Repetindo, por clareza: para cada agente corretamente detectado pelo teste de integridade como corrupto, haveria dois outros falsamente acusados de corrupção.

A sequência de operações algébricas realizada é meramente ilustrativa, mas o resultado final dessas operações é o mesmo fornecido pela aplicação do Teorema de Bayes, valor que não depende do número de pessoas efetivamente testadas, mas apenas da prevalência do evento na população e dos níveis de confiança do teste.

Assim, para os parâmetros fixados (prevalência de 5% de corruptos dentre os funcionários públicos e níveis de confiança do teste de integridade de 90% para resultado positivo e de 100% para o resultado negativo), a probabilidade de o teste de integridade detectar com acerto um funcionário público corrupto é aproximadamente igual a 1/3, ou menor do que uma prosaica aposta de cara ou coroa.

Os números usados para ilustrar o efeito do Teorema de Bayes para o teste de integridade podem ser redefinidos sem que haja mudança qualitativa do fato que é realmente relevante: a confiabilidade do resultado do teste de integridade é muito menor do que aparenta à primeira vista.

Assim, a verdade oculta que é revelada por Bayes é que a probabilidade de um funcionário público honesto ser punido injustamente pela aplicação do teste de integridade é assustadoramente alta.
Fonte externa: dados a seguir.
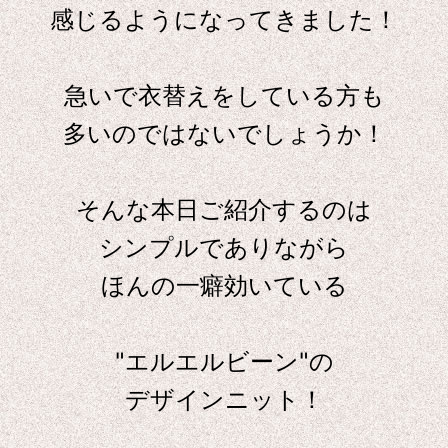
感じるようになってきました！
急いで衣替えをしている方も
多いのではないでしょうか！
そんな本日ご紹介するのは
シンプルでありながら
ほんの一癖効いている
"エルエルビーン"の
デザインニット！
E essa verdade, que fica nas sombras até a luz de Bayes a evidenciar, muda completamente o cenário de avaliação da medida.

Capítulo 3

Consequências podem ser dramáticas

Discutir é preciso

Depois de Bayes fazer o seu trabalho, cabe uma pergunta de natureza moral: mesmo ciente do altíssimo risco de erro intrínseco ao teste de integridade, a sociedade brasileira deve adotar a medida como uma iniciativa razoável, proporcional, justa e condizente com os padrões mínimos de civilização? Se sim, lancemos os dados, apesar de Bayes, mas antes devemos reescrever a máxima de Ortega Y Gasset para algo como “o homem é o homem e as circunstâncias simuladas pelo Estado”.
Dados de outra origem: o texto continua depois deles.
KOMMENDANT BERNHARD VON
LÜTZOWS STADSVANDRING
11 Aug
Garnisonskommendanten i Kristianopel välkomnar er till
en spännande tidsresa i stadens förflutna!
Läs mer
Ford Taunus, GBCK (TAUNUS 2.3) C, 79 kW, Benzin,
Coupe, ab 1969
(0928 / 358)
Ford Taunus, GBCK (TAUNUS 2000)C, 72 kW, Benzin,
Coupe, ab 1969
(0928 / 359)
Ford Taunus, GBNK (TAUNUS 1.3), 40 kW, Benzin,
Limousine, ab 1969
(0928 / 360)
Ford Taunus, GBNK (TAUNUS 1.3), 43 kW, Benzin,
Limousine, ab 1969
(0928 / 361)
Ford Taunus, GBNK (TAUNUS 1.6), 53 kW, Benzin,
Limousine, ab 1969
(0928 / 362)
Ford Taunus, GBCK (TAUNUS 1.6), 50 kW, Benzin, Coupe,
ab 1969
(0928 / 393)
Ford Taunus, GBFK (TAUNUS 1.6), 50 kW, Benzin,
Essa fragilidade intrínseca do resultado do teste de integridade, depois de revelada com a ajuda do Teorema de Bayes, deve ser incorporada ao debate público, de forma que todos aqueles que ainda permanecerem na defesa da medida assumam publicamente que o elevado risco concreto de punição injusta de um número gigantesco de funcionários públicos é um efeito colateral tolerável no esforço de combate à corrupção.
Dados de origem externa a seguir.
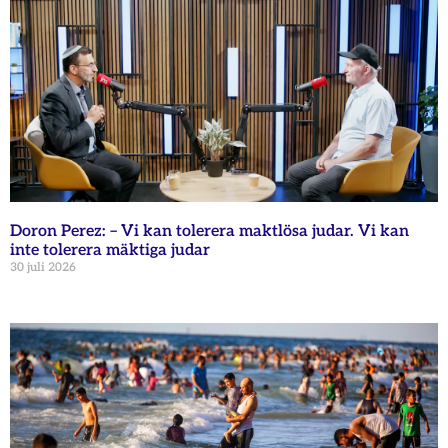
Doron Perez: – Vi kan tolerera maktlösa judar. Vi kan
inte tolerera mäktiga judar
30 juli 2026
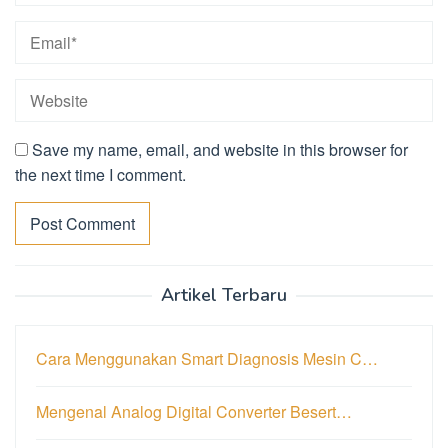
Save my name, email, and website in this browser for
the next time I comment.
Artikel Terbaru
Cara Menggunakan Smart Diagnosis Mesin C…
Mengenal Analog Digital Converter Besert…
A análise racional de outras iniciativas legislativas que estão sendo concebidas na esteira da Operação Lava Jato transparece infernos ocultos análogos. A lei e o direito têm enveredado pelos campos da estatística e da probabilidade, o que é em tese muito bom, mas devem seguir o caminho indicado por séculos de estudos e descobertas científicas para não se perderem por veredas desconhecidas e abomináveis.

Parafraseando Einstein, o raciocínio bayesiano é sutil, mas, como Deus, não é malicioso. Ocorre que, mesmo sendo apenas sutil, suas consequências podem ser dramáticas. Não ignoremos Bayes, sob pena de sermos maliciosos.